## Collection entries
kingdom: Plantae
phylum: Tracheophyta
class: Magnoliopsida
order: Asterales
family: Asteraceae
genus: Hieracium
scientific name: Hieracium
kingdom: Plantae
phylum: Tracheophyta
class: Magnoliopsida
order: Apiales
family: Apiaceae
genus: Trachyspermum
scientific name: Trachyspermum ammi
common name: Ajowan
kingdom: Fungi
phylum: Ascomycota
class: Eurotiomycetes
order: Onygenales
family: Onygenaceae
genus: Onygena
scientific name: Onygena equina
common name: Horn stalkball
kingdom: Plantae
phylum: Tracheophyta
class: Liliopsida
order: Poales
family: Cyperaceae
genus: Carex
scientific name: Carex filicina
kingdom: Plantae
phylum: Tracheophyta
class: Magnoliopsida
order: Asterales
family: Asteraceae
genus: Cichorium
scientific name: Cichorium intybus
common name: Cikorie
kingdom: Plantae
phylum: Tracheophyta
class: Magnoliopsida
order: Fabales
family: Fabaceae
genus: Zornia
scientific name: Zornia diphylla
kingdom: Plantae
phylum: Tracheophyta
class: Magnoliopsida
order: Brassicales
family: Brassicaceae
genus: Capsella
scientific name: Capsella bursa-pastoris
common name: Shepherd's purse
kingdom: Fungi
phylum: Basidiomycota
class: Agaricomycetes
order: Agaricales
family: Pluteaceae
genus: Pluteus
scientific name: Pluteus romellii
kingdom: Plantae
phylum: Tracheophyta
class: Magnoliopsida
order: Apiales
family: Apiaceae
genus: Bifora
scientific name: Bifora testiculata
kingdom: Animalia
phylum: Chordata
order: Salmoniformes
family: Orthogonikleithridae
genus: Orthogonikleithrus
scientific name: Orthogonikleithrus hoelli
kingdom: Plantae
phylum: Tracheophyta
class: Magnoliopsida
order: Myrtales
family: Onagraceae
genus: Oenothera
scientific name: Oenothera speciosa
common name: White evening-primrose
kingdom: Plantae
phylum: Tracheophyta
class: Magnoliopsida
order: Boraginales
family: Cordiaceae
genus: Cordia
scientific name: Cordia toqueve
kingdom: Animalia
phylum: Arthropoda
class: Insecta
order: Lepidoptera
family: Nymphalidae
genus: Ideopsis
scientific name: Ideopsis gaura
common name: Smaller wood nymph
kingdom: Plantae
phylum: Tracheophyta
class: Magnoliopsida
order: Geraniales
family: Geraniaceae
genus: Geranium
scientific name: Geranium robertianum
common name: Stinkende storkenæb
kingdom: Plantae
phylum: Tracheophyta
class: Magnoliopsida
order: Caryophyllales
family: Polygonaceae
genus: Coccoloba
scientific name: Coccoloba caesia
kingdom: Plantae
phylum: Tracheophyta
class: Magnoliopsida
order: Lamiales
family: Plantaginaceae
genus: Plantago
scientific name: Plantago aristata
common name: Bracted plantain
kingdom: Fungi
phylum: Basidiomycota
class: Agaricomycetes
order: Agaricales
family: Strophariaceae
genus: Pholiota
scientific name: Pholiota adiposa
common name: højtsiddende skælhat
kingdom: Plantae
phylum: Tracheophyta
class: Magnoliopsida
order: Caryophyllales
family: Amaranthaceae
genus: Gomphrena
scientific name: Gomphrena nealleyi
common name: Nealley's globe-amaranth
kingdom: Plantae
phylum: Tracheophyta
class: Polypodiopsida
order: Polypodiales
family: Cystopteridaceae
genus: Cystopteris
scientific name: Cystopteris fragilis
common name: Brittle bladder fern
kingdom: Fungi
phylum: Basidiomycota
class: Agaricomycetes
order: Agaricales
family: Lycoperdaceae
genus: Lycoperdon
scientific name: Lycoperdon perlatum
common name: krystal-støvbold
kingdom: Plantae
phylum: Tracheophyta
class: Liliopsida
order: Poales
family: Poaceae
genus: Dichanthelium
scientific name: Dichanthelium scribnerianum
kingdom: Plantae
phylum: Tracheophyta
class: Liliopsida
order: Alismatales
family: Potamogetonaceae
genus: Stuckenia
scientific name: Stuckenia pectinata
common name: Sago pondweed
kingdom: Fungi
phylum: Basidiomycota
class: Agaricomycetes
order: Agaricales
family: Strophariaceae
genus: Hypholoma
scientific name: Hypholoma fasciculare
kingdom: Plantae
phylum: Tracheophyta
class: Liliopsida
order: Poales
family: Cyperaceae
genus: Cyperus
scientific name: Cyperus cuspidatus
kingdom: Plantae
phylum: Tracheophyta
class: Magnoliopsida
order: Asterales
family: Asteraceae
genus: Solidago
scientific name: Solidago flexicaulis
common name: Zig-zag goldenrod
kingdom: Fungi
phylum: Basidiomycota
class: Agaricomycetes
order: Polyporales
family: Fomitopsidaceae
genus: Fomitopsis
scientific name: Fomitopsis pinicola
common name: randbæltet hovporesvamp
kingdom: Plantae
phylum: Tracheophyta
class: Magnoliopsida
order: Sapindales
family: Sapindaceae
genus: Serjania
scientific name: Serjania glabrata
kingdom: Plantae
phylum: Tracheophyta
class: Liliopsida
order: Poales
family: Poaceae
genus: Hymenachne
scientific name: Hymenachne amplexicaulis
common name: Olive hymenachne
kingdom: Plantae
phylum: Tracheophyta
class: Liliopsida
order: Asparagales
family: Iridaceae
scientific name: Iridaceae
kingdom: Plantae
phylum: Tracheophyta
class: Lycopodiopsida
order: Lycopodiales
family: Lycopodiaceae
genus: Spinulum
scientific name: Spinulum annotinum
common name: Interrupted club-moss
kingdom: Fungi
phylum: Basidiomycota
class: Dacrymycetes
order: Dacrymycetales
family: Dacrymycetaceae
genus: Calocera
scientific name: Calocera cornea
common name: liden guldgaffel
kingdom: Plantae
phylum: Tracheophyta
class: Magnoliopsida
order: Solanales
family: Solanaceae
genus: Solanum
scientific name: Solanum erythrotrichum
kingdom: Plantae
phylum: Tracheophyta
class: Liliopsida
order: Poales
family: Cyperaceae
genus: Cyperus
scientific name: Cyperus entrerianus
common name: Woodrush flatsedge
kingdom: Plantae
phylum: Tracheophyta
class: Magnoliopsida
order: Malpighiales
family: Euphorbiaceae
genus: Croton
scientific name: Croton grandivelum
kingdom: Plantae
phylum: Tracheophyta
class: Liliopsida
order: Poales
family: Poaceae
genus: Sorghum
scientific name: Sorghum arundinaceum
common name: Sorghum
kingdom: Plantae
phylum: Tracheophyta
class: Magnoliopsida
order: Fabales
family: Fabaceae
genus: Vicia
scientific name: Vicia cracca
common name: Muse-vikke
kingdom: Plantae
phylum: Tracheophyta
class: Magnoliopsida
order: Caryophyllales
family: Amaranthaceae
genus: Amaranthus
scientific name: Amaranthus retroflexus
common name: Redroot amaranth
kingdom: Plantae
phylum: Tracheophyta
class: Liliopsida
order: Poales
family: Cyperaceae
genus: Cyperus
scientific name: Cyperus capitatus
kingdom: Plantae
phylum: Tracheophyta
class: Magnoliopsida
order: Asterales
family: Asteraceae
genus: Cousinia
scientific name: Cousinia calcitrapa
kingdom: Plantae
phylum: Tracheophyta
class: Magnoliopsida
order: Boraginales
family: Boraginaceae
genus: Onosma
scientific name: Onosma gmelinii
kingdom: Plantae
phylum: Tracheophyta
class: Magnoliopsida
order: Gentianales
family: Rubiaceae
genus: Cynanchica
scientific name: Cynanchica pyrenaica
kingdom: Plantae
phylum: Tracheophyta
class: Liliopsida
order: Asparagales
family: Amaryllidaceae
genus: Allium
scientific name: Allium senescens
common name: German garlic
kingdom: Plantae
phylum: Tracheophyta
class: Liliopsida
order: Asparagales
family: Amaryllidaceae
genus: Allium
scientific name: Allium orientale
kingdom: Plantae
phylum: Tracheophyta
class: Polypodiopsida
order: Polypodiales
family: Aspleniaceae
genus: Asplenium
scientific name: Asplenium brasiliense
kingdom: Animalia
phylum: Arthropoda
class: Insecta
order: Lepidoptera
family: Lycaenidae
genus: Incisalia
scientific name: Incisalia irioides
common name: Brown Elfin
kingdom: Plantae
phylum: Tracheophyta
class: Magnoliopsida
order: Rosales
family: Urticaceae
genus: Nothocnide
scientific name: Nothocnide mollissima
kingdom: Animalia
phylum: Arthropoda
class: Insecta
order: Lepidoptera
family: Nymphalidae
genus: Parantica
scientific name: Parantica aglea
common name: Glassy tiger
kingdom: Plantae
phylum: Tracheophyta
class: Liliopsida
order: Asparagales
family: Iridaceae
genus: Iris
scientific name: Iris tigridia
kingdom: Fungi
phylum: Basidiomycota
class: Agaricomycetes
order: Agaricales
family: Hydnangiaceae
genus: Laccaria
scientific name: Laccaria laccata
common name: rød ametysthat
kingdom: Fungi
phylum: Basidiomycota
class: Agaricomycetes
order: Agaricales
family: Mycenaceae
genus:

## What to do
Copy the entries from the line with "scientific name: Serjania glabrata" to the line with "scientific name: Cyperus entrerianus", including both of those lines, keeping every line unchanged.

## Solution
scientific name: Serjania glabrata
kingdom: Plantae
phylum: Tracheophyta
class: Liliopsida
order: Poales
family: Poaceae
genus: Hymenachne
scientific name: Hymenachne amplexicaulis
common name: Olive hymenachne
kingdom: Plantae
phylum: Tracheophyta
class: Liliopsida
order: Asparagales
family: Iridaceae
scientific name: Iridaceae
kingdom: Plantae
phylum: Tracheophyta
class: Lycopodiopsida
order: Lycopodiales
family: Lycopodiaceae
genus: Spinulum
scientific name: Spinulum annotinum
common name: Interrupted club-moss
kingdom: Fungi
phylum: Basidiomycota
class: Dacrymycetes
order: Dacrymycetales
family: Dacrymycetaceae
genus: Calocera
scientific name: Calocera cornea
common name: liden guldgaffel
kingdom: Plantae
phylum: Tracheophyta
class: Magnoliopsida
order: Solanales
family: Solanaceae
genus: Solanum
scientific name: Solanum erythrotrichum
kingdom: Plantae
phylum: Tracheophyta
class: Liliopsida
order: Poales
family: Cyperaceae
genus: Cyperus
scientific name: Cyperus entrerianus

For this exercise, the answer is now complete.